▶ Выбранный отрывок:
_ _ _ _ _ _ _
Треск (слов), бег сферы по сукну — и скука. Атомы и молекулы наукой еще не обнаружены, но явлены в модели. Вот они, в замкнутом зеленом поле, носятся, меняясь местами (не меняется ничего), чертят схему. Существование Фауста, человека искусственно расчерченного.
Сцены «Фауста» Пушкин пишет параллельно.
Бильярд в самом деле иной раз видится — именно видится — игрой чересчур абстрактной, почти космической: белые, переполненные костью планеты бегут беззвучно среди звенящей пустоты. Их отекает вакуум, поле стола бездыханное. И процедура игры: черчение и щелканье, два шара — два Александра — межзвездно бездыханна; она в два счета способна довести человека до сердечного исступления. До зевоты точно: так рыба на берегу разевает рот.
Времяпровождение, даже если вообразить поэта помещиком (Пушкин — помещик!) — бесплодно: осень отошла, перелив летний свет в сараи да амбары, а у него в руке вместо яблока мертвый бильярдный шар. Одиночество меняет ощущения тактильные; начинается жизнь на ощупь.
Все это «оптические» пробы и подходы к тому, что представляется главным: михайловской метаморфозе Пушкина, поэтической и духовной, перемене его места в пространстве и времени (такой перемене, что вслед за собой переменила самую здешнюю природу, пространство и время).
_ _ _ _ _ _ _
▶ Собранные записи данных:
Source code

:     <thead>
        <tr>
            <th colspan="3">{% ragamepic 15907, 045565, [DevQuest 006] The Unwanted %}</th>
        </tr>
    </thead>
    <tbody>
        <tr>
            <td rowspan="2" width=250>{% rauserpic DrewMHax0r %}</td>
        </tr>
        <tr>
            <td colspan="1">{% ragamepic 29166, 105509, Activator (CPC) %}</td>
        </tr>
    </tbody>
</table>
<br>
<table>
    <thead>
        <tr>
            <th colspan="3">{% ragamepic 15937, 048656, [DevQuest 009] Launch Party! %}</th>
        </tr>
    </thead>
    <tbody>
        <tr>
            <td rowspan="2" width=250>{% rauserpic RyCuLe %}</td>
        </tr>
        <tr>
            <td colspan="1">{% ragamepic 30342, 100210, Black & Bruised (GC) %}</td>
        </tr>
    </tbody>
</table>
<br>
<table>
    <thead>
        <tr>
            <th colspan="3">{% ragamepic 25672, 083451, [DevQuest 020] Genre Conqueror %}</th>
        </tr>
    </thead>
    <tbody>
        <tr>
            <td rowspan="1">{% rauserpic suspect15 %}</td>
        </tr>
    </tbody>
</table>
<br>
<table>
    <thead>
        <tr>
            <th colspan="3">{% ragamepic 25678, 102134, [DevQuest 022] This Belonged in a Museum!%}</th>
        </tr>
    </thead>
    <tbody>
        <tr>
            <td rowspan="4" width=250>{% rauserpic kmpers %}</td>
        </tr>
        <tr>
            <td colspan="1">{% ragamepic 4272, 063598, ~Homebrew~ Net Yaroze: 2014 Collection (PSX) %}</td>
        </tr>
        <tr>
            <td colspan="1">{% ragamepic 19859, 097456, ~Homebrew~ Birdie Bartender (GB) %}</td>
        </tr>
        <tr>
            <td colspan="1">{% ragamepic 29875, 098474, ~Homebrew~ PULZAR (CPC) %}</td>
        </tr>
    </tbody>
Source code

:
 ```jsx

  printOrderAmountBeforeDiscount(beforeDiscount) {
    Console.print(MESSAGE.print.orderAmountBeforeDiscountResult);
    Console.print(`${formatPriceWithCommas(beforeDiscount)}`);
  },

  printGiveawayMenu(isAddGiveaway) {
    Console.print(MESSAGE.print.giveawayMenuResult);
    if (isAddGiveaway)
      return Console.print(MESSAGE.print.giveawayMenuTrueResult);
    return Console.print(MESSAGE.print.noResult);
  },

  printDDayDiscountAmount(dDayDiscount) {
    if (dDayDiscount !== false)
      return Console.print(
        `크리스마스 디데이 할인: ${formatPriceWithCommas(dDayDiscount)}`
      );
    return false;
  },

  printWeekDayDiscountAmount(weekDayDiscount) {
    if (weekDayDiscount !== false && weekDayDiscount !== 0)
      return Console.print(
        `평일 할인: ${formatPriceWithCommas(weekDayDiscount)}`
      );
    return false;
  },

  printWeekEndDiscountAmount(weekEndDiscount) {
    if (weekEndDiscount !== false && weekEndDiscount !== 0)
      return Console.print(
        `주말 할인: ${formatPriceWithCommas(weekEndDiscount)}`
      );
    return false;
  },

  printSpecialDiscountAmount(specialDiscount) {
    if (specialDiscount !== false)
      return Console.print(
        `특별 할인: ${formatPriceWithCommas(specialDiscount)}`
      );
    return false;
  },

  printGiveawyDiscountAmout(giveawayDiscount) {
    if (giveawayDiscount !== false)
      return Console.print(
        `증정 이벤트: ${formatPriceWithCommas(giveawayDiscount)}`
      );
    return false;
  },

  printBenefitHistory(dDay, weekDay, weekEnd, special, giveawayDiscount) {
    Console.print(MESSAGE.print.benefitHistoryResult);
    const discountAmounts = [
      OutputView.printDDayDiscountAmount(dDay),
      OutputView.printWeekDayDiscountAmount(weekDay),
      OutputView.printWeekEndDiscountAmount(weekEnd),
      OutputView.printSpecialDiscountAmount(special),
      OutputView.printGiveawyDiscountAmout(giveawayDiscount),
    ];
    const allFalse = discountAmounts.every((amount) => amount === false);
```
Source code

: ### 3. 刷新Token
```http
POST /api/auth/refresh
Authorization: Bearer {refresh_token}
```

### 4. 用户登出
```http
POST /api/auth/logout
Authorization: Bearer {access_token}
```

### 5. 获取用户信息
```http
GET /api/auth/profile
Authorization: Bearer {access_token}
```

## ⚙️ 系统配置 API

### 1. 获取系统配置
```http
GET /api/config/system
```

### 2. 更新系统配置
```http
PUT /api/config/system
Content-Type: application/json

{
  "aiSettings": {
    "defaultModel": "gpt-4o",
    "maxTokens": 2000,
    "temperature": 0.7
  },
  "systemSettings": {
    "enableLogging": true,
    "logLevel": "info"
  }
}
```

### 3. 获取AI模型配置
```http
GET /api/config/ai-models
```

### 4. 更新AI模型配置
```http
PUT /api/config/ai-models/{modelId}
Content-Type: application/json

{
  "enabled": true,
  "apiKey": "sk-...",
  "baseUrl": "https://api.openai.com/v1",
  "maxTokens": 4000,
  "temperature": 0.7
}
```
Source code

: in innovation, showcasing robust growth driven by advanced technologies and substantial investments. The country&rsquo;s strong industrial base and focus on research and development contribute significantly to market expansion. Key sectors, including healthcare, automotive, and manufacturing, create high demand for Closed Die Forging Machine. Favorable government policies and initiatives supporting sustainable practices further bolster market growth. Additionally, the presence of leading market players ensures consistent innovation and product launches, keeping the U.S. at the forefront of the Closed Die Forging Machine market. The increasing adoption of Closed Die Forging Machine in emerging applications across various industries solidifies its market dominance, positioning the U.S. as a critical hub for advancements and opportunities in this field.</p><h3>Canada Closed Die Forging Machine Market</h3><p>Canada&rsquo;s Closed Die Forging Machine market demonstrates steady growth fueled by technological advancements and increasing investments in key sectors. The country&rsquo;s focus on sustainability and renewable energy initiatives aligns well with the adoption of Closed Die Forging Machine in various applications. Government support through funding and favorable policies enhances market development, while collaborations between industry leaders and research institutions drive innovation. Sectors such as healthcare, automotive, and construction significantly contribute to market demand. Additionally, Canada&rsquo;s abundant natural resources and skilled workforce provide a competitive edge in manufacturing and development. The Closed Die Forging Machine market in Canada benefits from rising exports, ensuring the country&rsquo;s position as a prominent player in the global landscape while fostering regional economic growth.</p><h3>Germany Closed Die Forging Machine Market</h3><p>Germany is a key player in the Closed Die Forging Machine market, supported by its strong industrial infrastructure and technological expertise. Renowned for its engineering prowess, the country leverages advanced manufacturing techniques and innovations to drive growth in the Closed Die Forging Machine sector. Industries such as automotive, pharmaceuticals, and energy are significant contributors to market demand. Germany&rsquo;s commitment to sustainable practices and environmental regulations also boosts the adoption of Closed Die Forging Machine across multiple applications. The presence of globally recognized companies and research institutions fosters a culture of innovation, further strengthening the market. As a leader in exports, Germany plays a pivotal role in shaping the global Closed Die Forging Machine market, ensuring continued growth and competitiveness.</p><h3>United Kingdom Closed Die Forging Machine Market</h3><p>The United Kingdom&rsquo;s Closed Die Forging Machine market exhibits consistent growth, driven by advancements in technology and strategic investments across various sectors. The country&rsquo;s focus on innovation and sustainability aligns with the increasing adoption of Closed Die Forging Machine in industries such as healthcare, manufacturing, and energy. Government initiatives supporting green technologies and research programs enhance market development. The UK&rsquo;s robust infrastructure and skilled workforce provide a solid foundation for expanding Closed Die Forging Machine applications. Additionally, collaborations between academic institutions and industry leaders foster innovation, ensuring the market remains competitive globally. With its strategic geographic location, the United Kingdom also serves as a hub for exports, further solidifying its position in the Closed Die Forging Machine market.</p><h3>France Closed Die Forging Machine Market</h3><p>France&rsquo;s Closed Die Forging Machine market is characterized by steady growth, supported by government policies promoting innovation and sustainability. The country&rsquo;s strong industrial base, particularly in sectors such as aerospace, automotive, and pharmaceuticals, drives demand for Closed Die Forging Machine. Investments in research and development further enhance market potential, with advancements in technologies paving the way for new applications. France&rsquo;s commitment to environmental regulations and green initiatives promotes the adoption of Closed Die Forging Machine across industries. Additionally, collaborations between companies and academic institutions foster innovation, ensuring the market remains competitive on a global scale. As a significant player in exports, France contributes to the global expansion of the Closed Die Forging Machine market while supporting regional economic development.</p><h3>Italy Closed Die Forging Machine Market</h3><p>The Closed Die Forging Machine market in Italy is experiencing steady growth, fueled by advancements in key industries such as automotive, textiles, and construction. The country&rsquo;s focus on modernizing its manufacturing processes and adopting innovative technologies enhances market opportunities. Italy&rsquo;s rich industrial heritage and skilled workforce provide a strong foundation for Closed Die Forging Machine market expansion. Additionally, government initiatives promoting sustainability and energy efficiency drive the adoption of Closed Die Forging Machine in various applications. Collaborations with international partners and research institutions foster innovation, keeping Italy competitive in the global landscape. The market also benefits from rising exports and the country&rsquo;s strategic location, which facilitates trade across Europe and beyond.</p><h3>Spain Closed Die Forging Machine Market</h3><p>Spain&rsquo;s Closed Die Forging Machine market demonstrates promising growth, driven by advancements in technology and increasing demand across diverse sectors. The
_ _ _ _ _ _ _
▶ Что требуется:
Передайте суть выбранного отрывка в двух предложениях.

▶ Результат ниже:
Бильярд описан как игра абстрактная, почти космическая: шары носятся по замкнутому зеленому полю, ничего не меняя, и игра способна довести человека до сердечного исступления или до зевоты. Эти «оптические» пробы служат подходом к главному: к михайловской метаморфозе Пушкина, поэтической и духовной, к перемене его места в пространстве и времени.